INSTRUCTIONS TO FOLLOW ▸
Make an exact copy of the entries below, with all images left out.

DATA PROVIDED ▸
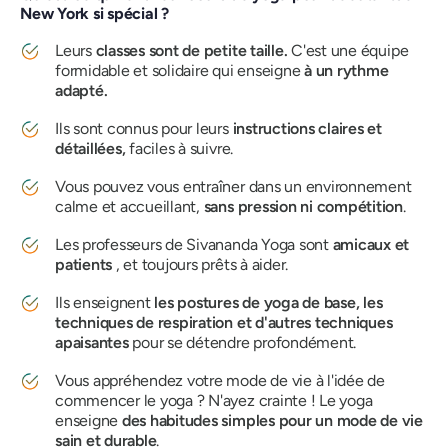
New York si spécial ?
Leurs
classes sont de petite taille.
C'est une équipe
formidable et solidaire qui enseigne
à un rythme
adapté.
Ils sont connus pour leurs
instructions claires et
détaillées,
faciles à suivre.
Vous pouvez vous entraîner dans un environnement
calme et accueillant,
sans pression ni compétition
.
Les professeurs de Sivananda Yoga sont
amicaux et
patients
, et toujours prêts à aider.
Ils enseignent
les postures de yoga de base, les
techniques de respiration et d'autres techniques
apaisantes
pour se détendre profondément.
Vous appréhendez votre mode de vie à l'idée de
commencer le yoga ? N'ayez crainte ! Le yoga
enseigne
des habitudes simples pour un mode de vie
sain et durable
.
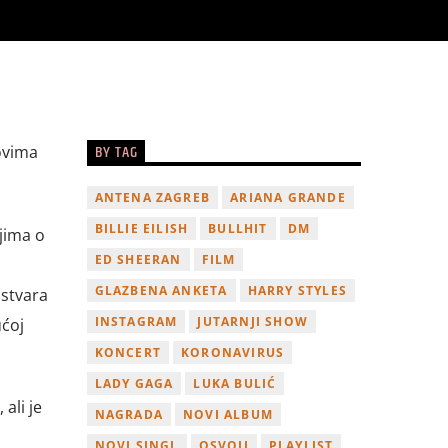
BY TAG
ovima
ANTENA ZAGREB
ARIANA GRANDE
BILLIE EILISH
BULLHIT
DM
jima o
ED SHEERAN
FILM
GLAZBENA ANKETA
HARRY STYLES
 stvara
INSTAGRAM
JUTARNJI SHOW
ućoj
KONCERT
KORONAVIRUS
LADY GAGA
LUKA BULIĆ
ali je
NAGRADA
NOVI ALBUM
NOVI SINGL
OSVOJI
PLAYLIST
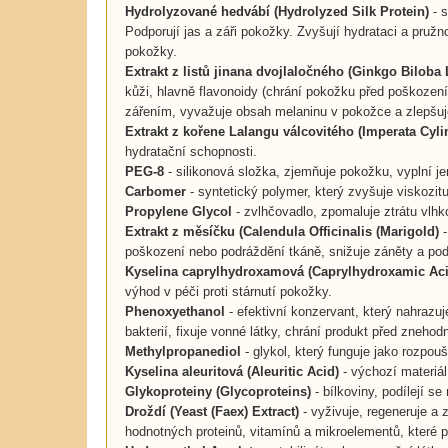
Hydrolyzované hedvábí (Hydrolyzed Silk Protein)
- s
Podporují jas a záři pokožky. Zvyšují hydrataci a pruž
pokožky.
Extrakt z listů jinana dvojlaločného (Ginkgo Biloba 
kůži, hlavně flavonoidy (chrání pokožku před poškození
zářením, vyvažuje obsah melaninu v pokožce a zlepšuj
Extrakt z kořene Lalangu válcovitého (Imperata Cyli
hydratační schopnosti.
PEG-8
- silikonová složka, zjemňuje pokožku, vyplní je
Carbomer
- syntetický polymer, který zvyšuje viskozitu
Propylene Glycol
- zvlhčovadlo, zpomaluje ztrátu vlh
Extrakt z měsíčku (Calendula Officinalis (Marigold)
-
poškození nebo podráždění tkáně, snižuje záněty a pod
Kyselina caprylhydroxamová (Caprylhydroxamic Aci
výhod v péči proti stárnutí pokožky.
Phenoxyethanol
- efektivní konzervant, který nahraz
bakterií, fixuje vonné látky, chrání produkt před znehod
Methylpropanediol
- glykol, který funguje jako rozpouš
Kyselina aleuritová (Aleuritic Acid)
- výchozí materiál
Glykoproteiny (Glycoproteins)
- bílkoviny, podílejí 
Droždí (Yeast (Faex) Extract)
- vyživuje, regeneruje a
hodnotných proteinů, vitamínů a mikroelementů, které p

SOLUTION FOR THIS PROBLEM ▸
New York si spécial ?
Leurs
classes sont de petite taille.
C'est une équipe
formidable et solidaire qui enseigne
à un rythme
adapté.
Ils sont connus pour leurs
instructions claires et
détaillées,
faciles à suivre.
Vous pouvez vous entraîner dans un environnement
calme et accueillant,
sans pression ni compétition
.
Les professeurs de Sivananda Yoga sont
amicaux et
patients
, et toujours prêts à aider.
Ils enseignent
les postures de yoga de base, les
techniques de respiration et d'autres techniques
apaisantes
pour se détendre profondément.
Vous appréhendez votre mode de vie à l'idée de
commencer le yoga ? N'ayez crainte ! Le yoga
enseigne
des habitudes simples pour un mode de vie
sain et durable
.
BY TAG
ovima
ANTENA ZAGREB
ARIANA GRANDE
BILLIE EILISH
BULLHIT
DM
jima o
ED SHEERAN
FILM
GLAZBENA ANKETA
HARRY STYLES
 stvara
INSTAGRAM
JUTARNJI SHOW
ućoj
KONCERT
KORONAVIRUS
LADY GAGA
LUKA BULIĆ
ali je
NAGRADA
NOVI ALBUM
NOVI SINGL
OSVOJI
PLAYLIST
Hydrolyzované hedvábí (Hydrolyzed Silk Protein)
- s
Podporují jas a záři pokožky. Zvyšují hydrataci a pruž
pokožky.
Extrakt z listů jinana dvojlaločného (Ginkgo Biloba 
kůži, hlavně flavonoidy (chrání pokožku před poškození
zářením, vyvažuje obsah melaninu v pokožce a zlepšuj
Extrakt z kořene Lalangu válcovitého (Imperata Cyli
hydratační schopnosti.
PEG-8
- silikonová složka, zjemňuje pokožku, vyplní je
Carbomer
- syntetický polymer, který zvyšuje viskozitu
Propylene Glycol
- zvlhčovadlo, zpomaluje ztrátu vlh
Extrakt z měsíčku (Calendula Officinalis (Marigold)
-
poškození nebo podráždění tkáně, snižuje záněty a pod
Kyselina caprylhydroxamová (Caprylhydroxamic Aci
výhod v péči proti stárnutí pokožky.
Phenoxyethanol
- efektivní konzervant, který nahraz
bakterií, fixuje vonné látky, chrání produkt před znehod
Methylpropanediol
- glykol, který funguje jako rozpouš
Kyselina aleuritová (Aleuritic Acid)
- výchozí materiál
Glykoproteiny (Glycoproteins)
- bílkoviny, podílejí 
Droždí (Yeast (Faex) Extract)
- vyživuje, regeneruje a
hodnotných proteinů, vitamínů a mikroelementů, které p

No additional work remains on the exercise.